*Required action 1*:
Output the stretch of the HCA Ingest setup notes from "DataBiosphere/hca-ingest" through "system design information.", copied word for word.
*Required action 2*:
Return every line of the records verbatim, leaving the pictures out of your answer.

━━━━━ Selected extract

Skip to content

DataBiosphere/hca-ingest

Repository files navigation

HCA Ingest

Batch ETL workflow for ingesting HCA data into the Terra Data Repository (TDR). See the architecture doc for more system design information.

Getting Started

  • Choose whether you will develop in a local virtual environment, like venv, or use the Docker Compose dev env provided here.
  • Clone this repository to a local directory and create a new dev branch, ideally named after your Jira ticket. (Note that a Jira ticket is required in order to make changes to production.)
    • Setup Git Secrets
    • If you are running in a local virtual environment go ahead and set that up. Note that this project uses Python 3.9.16
    • If you are using the provided Docker Compose dev env use the follow command to invoke it: docker compose run -w /hca-ingest app bash
      • Note that if you are not already logged in to gcloud, you will need to do so before running
        the docker compose command, as this will pull the latest image from Artifact Registry.
  • Authenticate with gcloud using your Broad credentials gcloud auth login
  • Then set up your billing project gcloud config set project PROJECT_ID
    • For prod this is mystical-slate-284720
  • Then set up your default login for applications gcloud auth application-default login
  • Build and run the dataflow tests
    • From the repository/image root: sbt test
      • if this fails you may need to get a clean clone of the repository
      • Note that this will take a while to run, as it will build the project and run all tests
    • Make sure you have poetry installed (already done in Docker image)
    • From orchestration/:
      • Run poetry install to set up a local python virtual environment and install needed dependencies
        • If you've updated the pyproject.toml you'll need to update the lock file first.
          It may be preferable to use poetry lock --no-update when updating the lockfile to avoid updating dependencies unintentionally.

━━━━━━━━━━
━━━━━ Records for the exercise

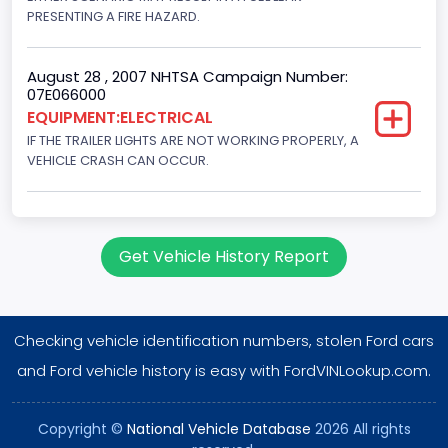
PRESENTING A FIRE HAZARD.
August 28 , 2007 NHTSA Campaign Number:
07E066000
EQUIPMENT:ELECTRICAL
IF THE TRAILER LIGHTS ARE NOT WORKING PROPERLY, A
VEHICLE CRASH CAN OCCUR.
Get Vehicle History Report
Checking vehicle identification numbers, stolen Ford cars
and Ford vehicle history is easy with FordVINLookup.com.
Copyright ©
National Vehicle Database
2026 All rights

━━━━━━━━━━

*Expected output 1*:
DataBiosphere/hca-ingest

Repository files navigation

HCA Ingest

Batch ETL workflow for ingesting HCA data into the Terra Data Repository (TDR). See the architecture doc for more system design information.

*Expected output 2*:
PRESENTING A FIRE HAZARD.
August 28 , 2007 NHTSA Campaign Number:
07E066000
EQUIPMENT:ELECTRICAL
IF THE TRAILER LIGHTS ARE NOT WORKING PROPERLY, A
VEHICLE CRASH CAN OCCUR.
Get Vehicle History Report
Checking vehicle identification numbers, stolen Ford cars
and Ford vehicle history is easy with FordVINLookup.com.
Copyright ©
National Vehicle Database
2026 All rights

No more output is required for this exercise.